● Instruction: Reproduce the data below word for word, from the line containing "What percentage is" through the end of the data, and omit the pictures.

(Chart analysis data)
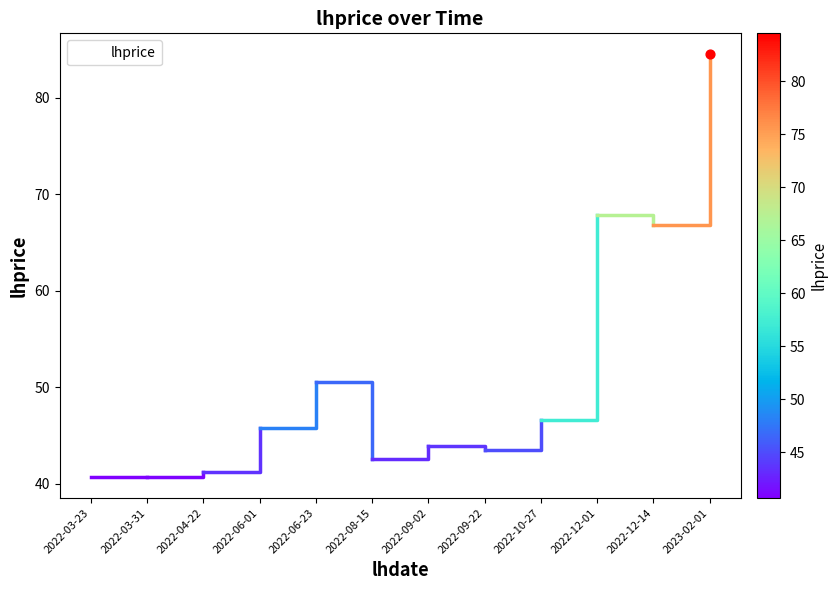

Which has a higher value, 2022-03-23 or 2022-06-01?

2022-06-01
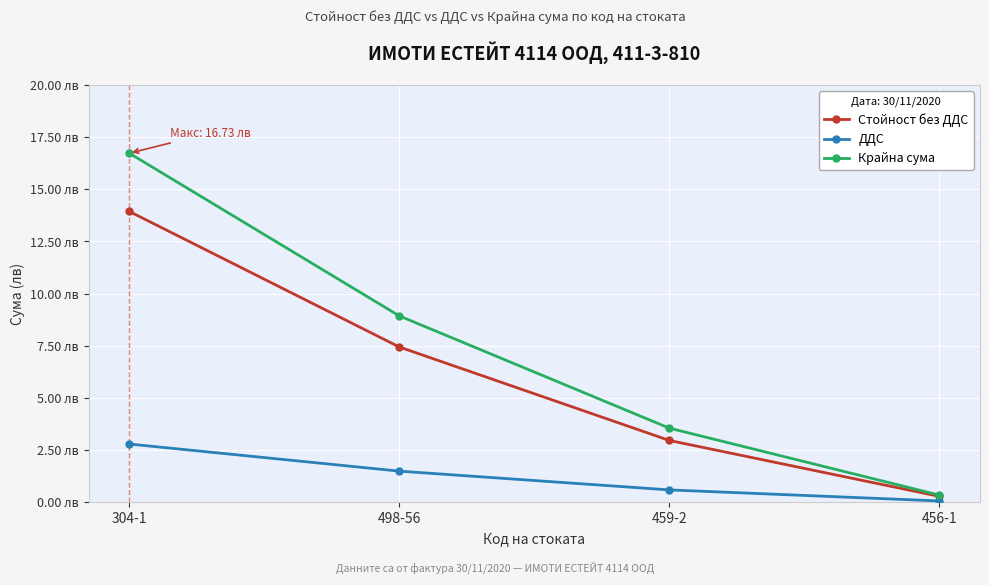

Is this an area chart (filled region under the line)?

No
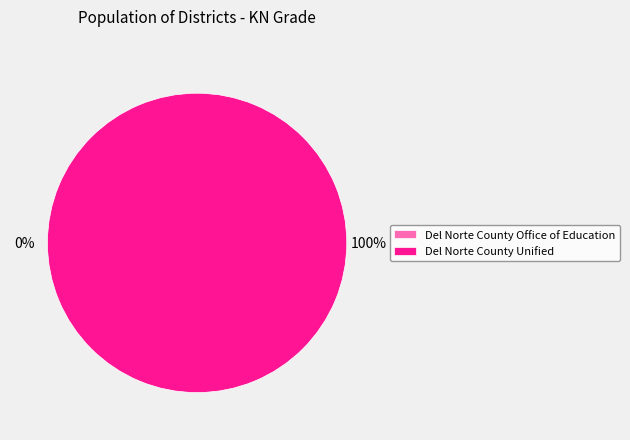

What percentage is the Del Norte County Unified slice, to the nearest percent?

100%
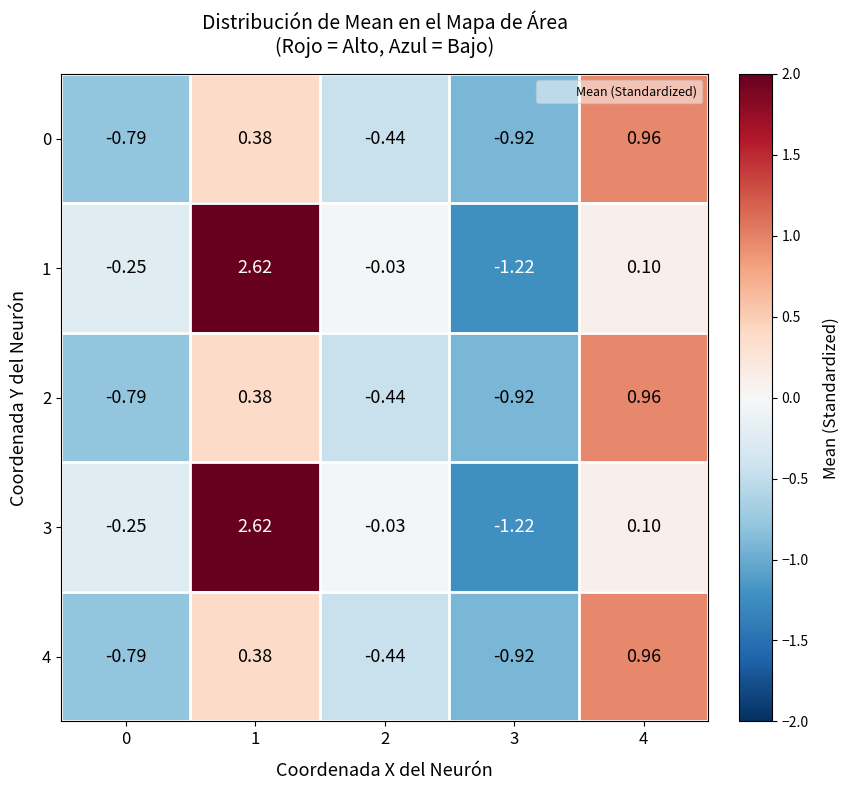

At which category is the sum across all series the highest?

1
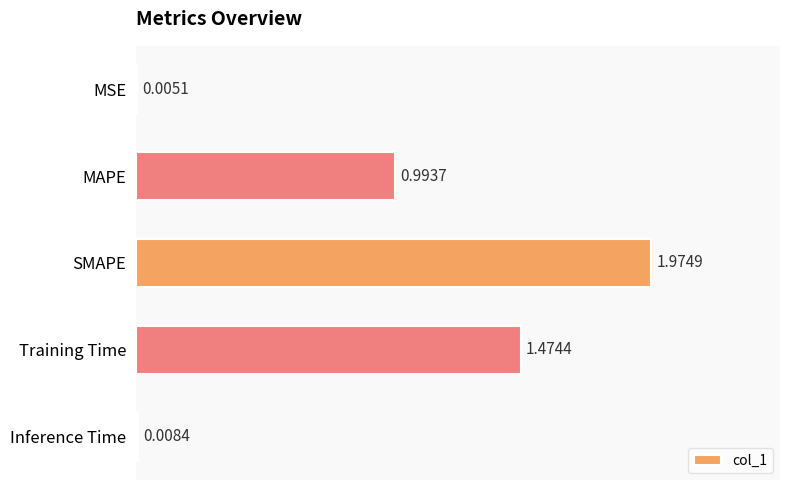

At which label is the value closest to 0?

MSE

● Response to the exercise:
What percentage is the Del Norte County Unified slice, to the nearest percent?

100%

At which category is the sum across all series the highest?

1

At which label is the value closest to 0?

MSE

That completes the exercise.